The imprisoned journalist Massoud Bastani was transferred to the hospital on February 20, 2015, following a heart attack inside Shahid Rajaee Prison. The health conditions of Bastani, 37, who has been in prison since his arrest in the wake of the protests that followed the disputed 2009 presidential election in Iran, have steadily deteriorated during his six years of incarceration.
In an interview with the International Campaign for Human Rights in Iran, Bastani’s mother, Massoumeh Malool, said, “After the prison infirmary was unable to do anything for Massoud’s conditions, he was transferred to Imam Khomeini hospital, where he remains under treatment. Thank God his heart conditions are better, but he has muscle weakness in the left part of his body. He walks with difficulty and keeps falling down.”
Ms. Malool continued, “Massoud did not have any problems prior to his imprisonment. He has been in prison for nearly six years now. He doesn’t have good nutrition, he doesn’t get enough vitamins. He is inside a crowded cell, and all these affect a prisoner. He suffered from weakened muscles in 2012, and had to be hospitalized at Sina Hospital for three weeks.”

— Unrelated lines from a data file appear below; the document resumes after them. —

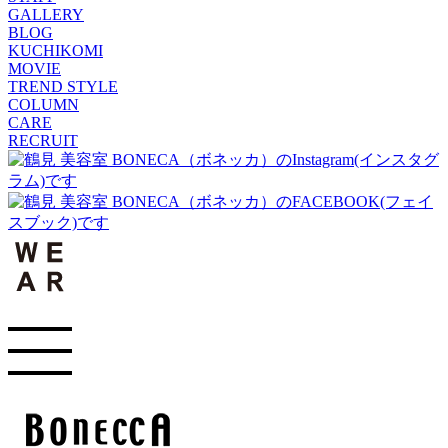
GALLERY
BLOG
KUCHIKOMI
MOVIE
TREND STYLE
COLUMN
CARE
RECRUIT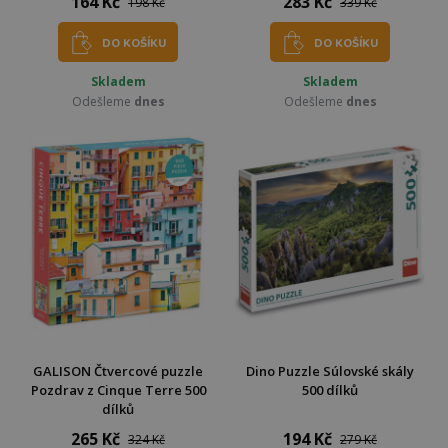
164 Kč
283 Kč
198 Kč
339 Kč
DO KOŠÍKU
DO KOŠÍKU
Skladem
Skladem
Odešleme
dnes
Odešleme
dnes
GALISON Čtvercové puzzle
Dino Puzzle Súlovské skály
Pozdrav z Cinque Terre 500
500 dílků
dílků
265 Kč
194 Kč
324 Kč
279 Kč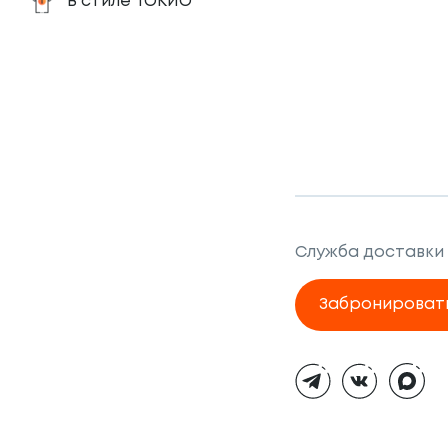
В стиле ТОКИО
Служба доставки
Забронироват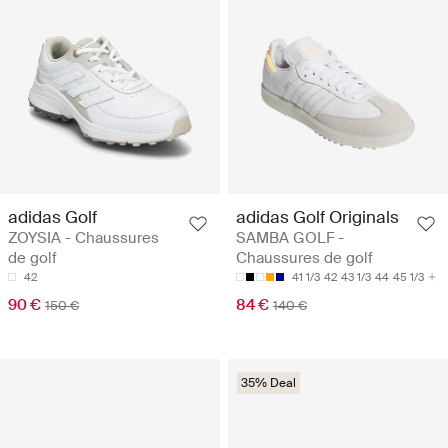
adidas Golf
adidas Golf Originals
ZOYSIA - Chaussures
SAMBA GOLF -
de golf
Chaussures de golf
42
41 1/3
42
43 1/3
44
45 1/3
90 €
84 €
150 €
140 €
35% Deal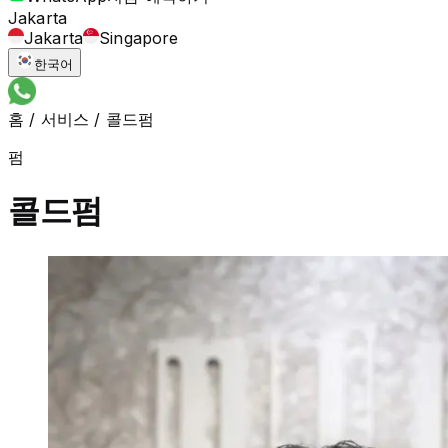
Jakarta
Jakarta
Singapore
한국어
홈
/
서비스
/
콜드펌
펌
콜드펌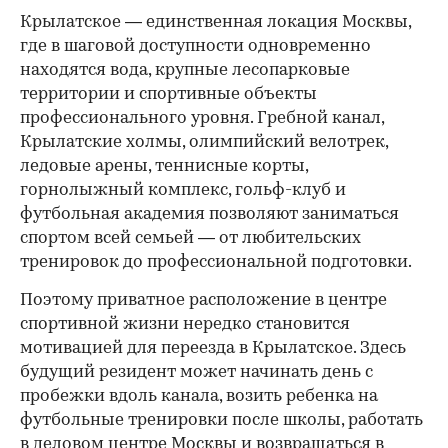
Крылатское — единственная локация Москвы,
где в шаговой доступности одновременно
находятся вода, крупные лесопарковые
территории и спортивные объекты
профессионального уровня. Гребной канал,
Крылатские холмы, олимпийский велотрек,
ледовые арены, теннисные корты,
горнолыжный комплекс, гольф-клуб и
футбольная академия позволяют заниматься
спортом всей семьей — от любительских
тренировок до профессиональной подготовки.
Поэтому приватное расположение в центре
спортивной жизни нередко становится
мотивацией для переезда в Крылатское. Здесь
будущий резидент может начинать день с
пробежки вдоль канала, возить ребенка на
футбольные тренировки после школы, работать
в деловом центре Москвы и возвращаться в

Massoumeh Malool told the Campaign that Article 134 of the new Islamic Penal Code, which requires convicts with multiple charges to receive only the maximum penalty for their most serious charges rather than consecutive penalties for each lesser charge, should have been enforced in Bastani’s case. Enforcement of this article would have led to his release last year.

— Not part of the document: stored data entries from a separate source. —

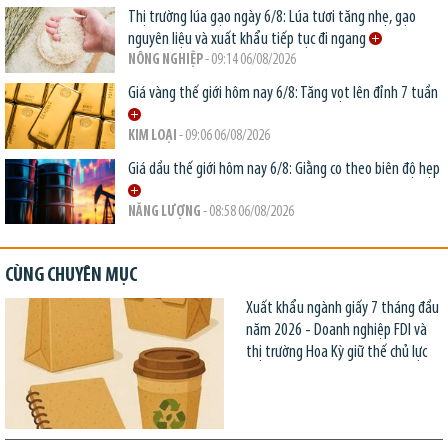
Thị trường lúa gạo ngày 6/8: Lúa tươi tăng nhẹ, gạo
nguyên liệu và xuất khẩu tiếp tục đi ngang
NÔNG NGHIỆP
- 09:14 06/08/2026
Giá vàng thế giới hôm nay 6/8: Tăng vọt lên đỉnh 7 tuần
KIM LOẠI
- 09:06 06/08/2026
Giá dầu thế giới hôm nay 6/8: Giằng co theo biên độ hẹp
NĂNG LƯỢNG
- 08:58 06/08/2026
CÙNG CHUYÊN MỤC
Xuất khẩu ngành giấy 7 tháng đầu
năm 2026 - Doanh nghiệp FDI và
thị trường Hoa Kỳ giữ thế chủ lực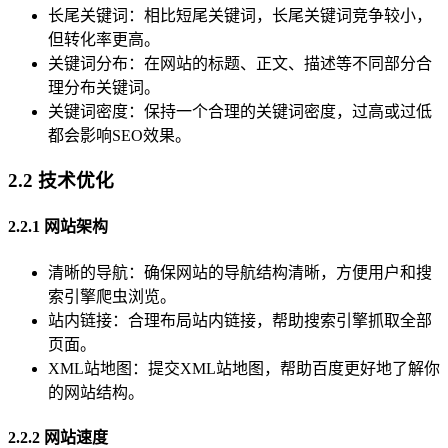
长尾关键词：相比短尾关键词，长尾关键词竞争较小，
但转化率更高。
关键词分布：在网站的标题、正文、描述等不同部分合
理分布关键词。
关键词密度：保持一个合理的关键词密度，过高或过低
都会影响SEO效果。
2.2 技术优化
2.2.1 网站架构
清晰的导航：确保网站的导航结构清晰，方便用户和搜
索引擎爬虫浏览。
站内链接：合理布局站内链接，帮助搜索引擎抓取全部
页面。
XML站地图：提交XML站地图，帮助百度更好地了解你
的网站结构。
2.2.2 网站速度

“The Iranian Judiciary is responsible for whatever happens to Massoud in prison. Both Massoud and his family have repeatedly requested enforcement of Article 134 in his case, but it has not been enforced so far,” she said.
The heavy prison sentences imposed on hundreds of citizens who were arrested and prosecuted following the disputed presidential election in 2009 were the result of combined maximum punishments for charges such as “propaganda against the state,” “assembly and collusion with the intent to disrupt national security,” and “publishing falsehoods.” Enforcement of Article 134 would drastically reduce such sentences.
On January 17, 2014, the International Campaign for Human Rights in Iran asked the Iranian Judiciary and the Prisons Organization to enforce Article 134 of the new Islamic Penal Code in the cases of prisoners currently serving prison terms, and to allow them an early release.
Bastani was arrested on July 5, 2009, in the crackdown that followed the disputed presidential election that year. His arrest took place when he went to the Revolutionary Courts to learn of the reason his wife, the journalist Mahsa Amrabadi, had been arrested. The reason for his arrest was cited as his activities on the reformist Jomhouriyat website. Bastani was eventually sentenced to six years in prison. He has been serving his sentence at Karaj’s Rajaee Shahr Prison.